As a new researcher, building the ladder to independence can be daunting. In “Establishing an Early-Career Research Program: Reflections from Established Investigators,” a session cosponsored by the Early-Stage Anesthesiology Scholars (eSAS) as part of the Scholars’ Program during the 2024 Annual Meeting, presented by IARS and SOCCA, three successful researchers shared their insights into the necessary elements for building a rewarding early-career research program on Saturday, May 18.

The panel was moderated by Allison Janda, MD, assistant professor of anesthesiology at the University of Michigan.

Paul Riegelhaupt, MD, PhD, assistant professor of anesthesiology at Weill Cornell Medical College and Associate Director of the Van Poznak Anesthesiology Research Scholarship discussed “The Basics of Building a Basic Science Laboratory.” He highlighted four major lessons: 1) planting graduate-school roots, 2) finding collaborators, 3) staffing your lab, 4) finances and equipment, and 5) funding.

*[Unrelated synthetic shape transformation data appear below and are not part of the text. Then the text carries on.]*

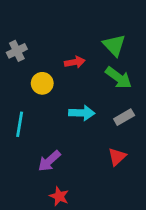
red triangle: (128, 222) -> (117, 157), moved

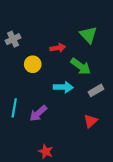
green arrow: (118, 78) -> (81, 66), moved
cyan line: (20, 124) -> (14, 108), moved
purple arrow: (49, 161) -> (38, 113), moved

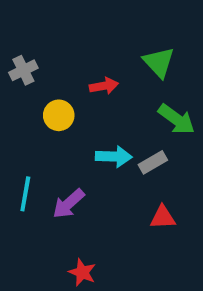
green arrow: (81, 66) -> (176, 119), moved
gray rectangle: (96, 90) -> (153, 162), moved
red triangle: (91, 121) -> (163, 217), turned 40

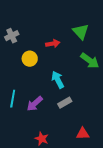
cyan arrow: (114, 157) -> (58, 80), turned -120
gray rectangle: (153, 162) -> (65, 103), moved
red triangle: (163, 217) -> (83, 134), moved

First, forming a good foundation in the clinical world is fundamental and helps build relationships with colleagues that can be supportive as the balance between clinical time and research time fluctuates. In conjunction, you need to build a reputation in the basic sciences field through forging connections with graduate colleagues. Second, collaboration is key to success and carving the pathway to independence. Third, as you put together your laboratory, bringing together people at different stages of training can promote group harmony, create a natural hierarchy, and help scale projects based on skill and timeframe. Fourth, you can streamline costs by using your mentor’s equipment and buying additional materials on an as-needed basis. If equipment is insufficient, NIH equipment supplements are an option. Fifth, a researcher’s time is the most valuable resource, so prioritizing effort in the grant is key.

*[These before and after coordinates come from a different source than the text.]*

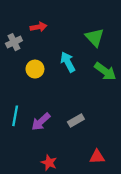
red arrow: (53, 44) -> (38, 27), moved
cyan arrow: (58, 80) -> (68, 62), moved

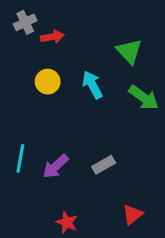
gray cross: (14, 42) -> (25, 22), moved
yellow circle: (35, 69) -> (48, 82), moved
red triangle: (97, 157) -> (132, 214), turned -35

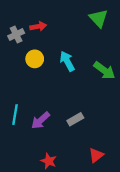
gray cross: (25, 22) -> (16, 35), moved
green triangle: (129, 51) -> (99, 18), moved

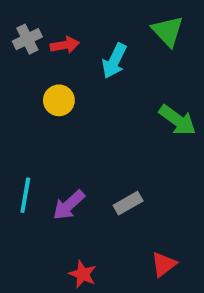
gray cross: (16, 35) -> (27, 39), moved
cyan arrow: (67, 61) -> (114, 61), moved, turned -126

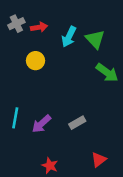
green triangle: (168, 31) -> (95, 39), moved

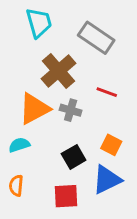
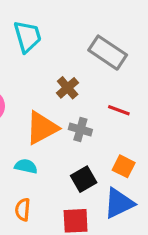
cyan trapezoid: (39, 23) -> (27, 36), moved
brown cross: (58, 71) -> (68, 88), size x0.6
cyan semicircle: (19, 145) -> (26, 166), turned 30

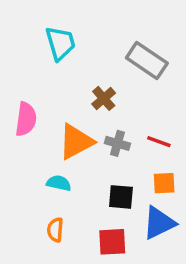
red line: (119, 110) -> (159, 142), moved
orange square: (124, 166) -> (164, 183), turned -30
black square: (84, 179) -> (121, 197), turned 35

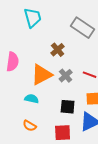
gray cross: (117, 143) -> (66, 76), turned 32
orange semicircle: (55, 230) -> (30, 126), turned -64

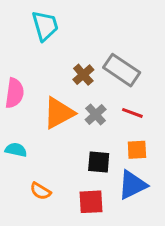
gray rectangle: (83, 28) -> (122, 70), moved
cyan semicircle: (32, 99) -> (16, 150), moved

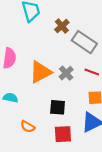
brown cross: (83, 75) -> (62, 26), moved
black square: (99, 162) -> (58, 107), moved

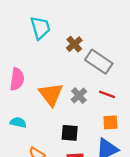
orange triangle: (40, 72) -> (51, 94), turned -40

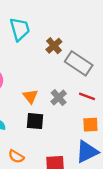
orange triangle: (51, 94) -> (30, 96), size x0.6
black square: (70, 133) -> (35, 121), moved

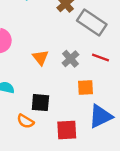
black square: (35, 121) -> (40, 103), moved
orange square: (90, 125) -> (85, 88), moved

Rebecca Aslakson, MD, PhD, FAAHPM, FCCM, chair and professor of the department of anesthesiology at University of Vermont Medical Center, built upon this discussion in her presentation titled, “From Pilot Studies to Leading Large Clinical Studies: What It Takes to Develop a Clinical Research Program.” In picking your research team, you need people who understand your vision. Key features include people whose communication style matches yours and are invested in you.

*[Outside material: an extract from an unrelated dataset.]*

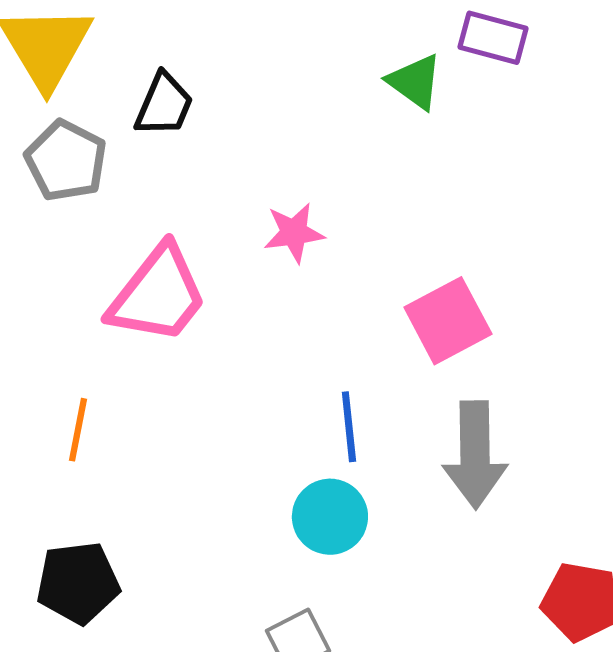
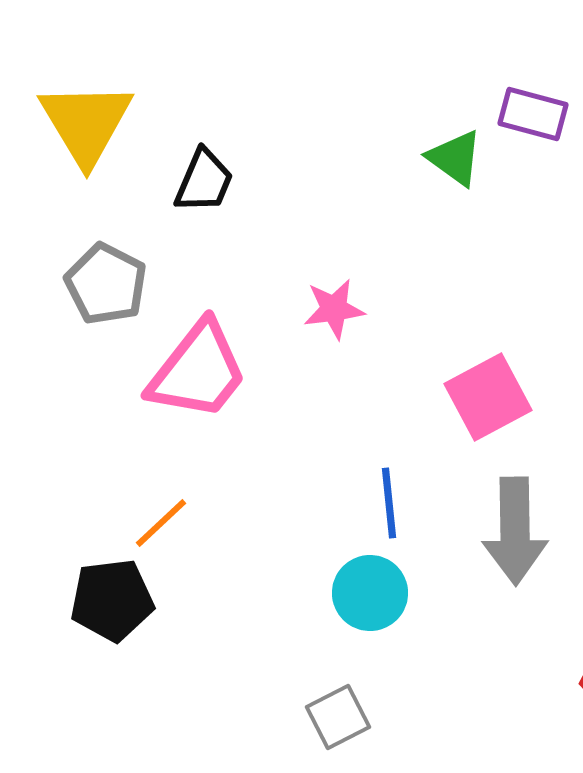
gray pentagon: (66, 161) -> (106, 284), moved
orange line: (78, 430) -> (161, 523), moved, turned 36
black pentagon: (78, 583) -> (112, 600), moved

Senior mentors can be a valuable resource in being able to see the big picture. Funding comes in three categories: local, which includes intramural and pilot awards; national/specialty-specific funding; and national/broad funding. As you progress through these funding categories, the funding becomes more competitive, but it also increases your ability to cover salaries and other study costs. With regards to governance, consider the organization of team members, which may include a steering committee, data monitoring, and authorship guidelines. For finances, the investigator may be the only consistent source of project knowledge, which requires being meticulous about project finance. Clinical research requires working with people, so, in the words of J. Randall Curtis, it is key to “work with people you like, maybe even love.”

To wrap up the panel, Meredith C. B. Adams, MD, MS, FASA, FAMIA, associate professor of anesthesiology, artificial intelligence, translational neuroscience, and public health sciences at Wake Forest University School of Medicine and an IARS trustee presented, “Enabling Informatics, Health System, and Outcomes Research.” Her focus was on tips for successfully applying for grants. Her advice included reading the instructions, letting the grant organization the opportunity to review your research, and being adaptable.